Records to use:
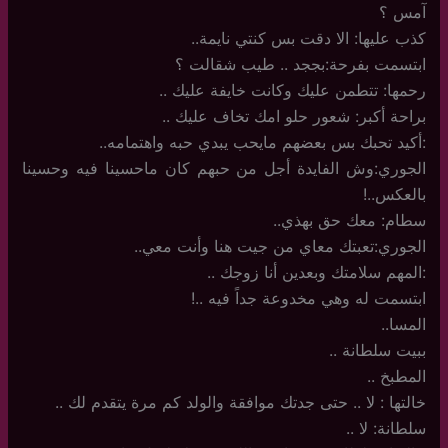
آمس ؟
كذب عليها: الا دقت بس كنتي نايمة..
ابتسمت بفرحة:بججد .. طيب شقالت ؟
رحمها: تتطمن عليك وكانت خايفة عليك ..
براحة أكبر: شعور حلو امك تخاف عليك ..
:أكيد تحبك بس بعضهم مايحب يبدي حبه واهتمامه..
الجوري:وش الفايدة أجل من حبهم كان ماحسينا فيه وحسينا
بالعكس..!
سطام: معك حق بهذي..
الجوري:تعبتك معاي من جيت هنا وأنت معي..
:المهم سلامتك وبعدين أنا زوجك ..
ابتسمت له وهي مخدوعة جداً فيه ..!
المسا..
ببيت سلطانة ..
المطبخ ..
خالتها : لا .. حتى جدتك موافقة والولد كم مرة يتقدم لك ..
سلطانة: لا ..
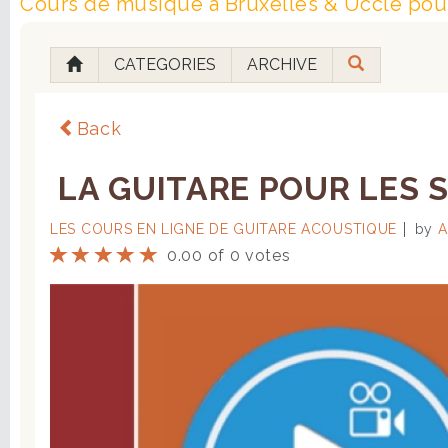
Cours de musique à Bruxelles & Uccle pour
CATEGORIES
ARCHIVE
Back
LA GUITARE POUR LES S
LES COURS EN LIGNE DE GUITARE ACOUSTIQUE
by
A
0.00 of 0 votes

Task statement:
Starting at the line containing "Cours de musique à Bruxelles & Uccle pour" and ending at the end of the records, reproduce those lines with "Back" swapped for "Retour" and nothing else altered.

Solution:
Cours de musique à Bruxelles & Uccle pour
CATEGORIES
ARCHIVE
Retour
LA GUITARE POUR LES S
LES COURS EN LIGNE DE GUITARE ACOUSTIQUE
by
A
0.00 of 0 votes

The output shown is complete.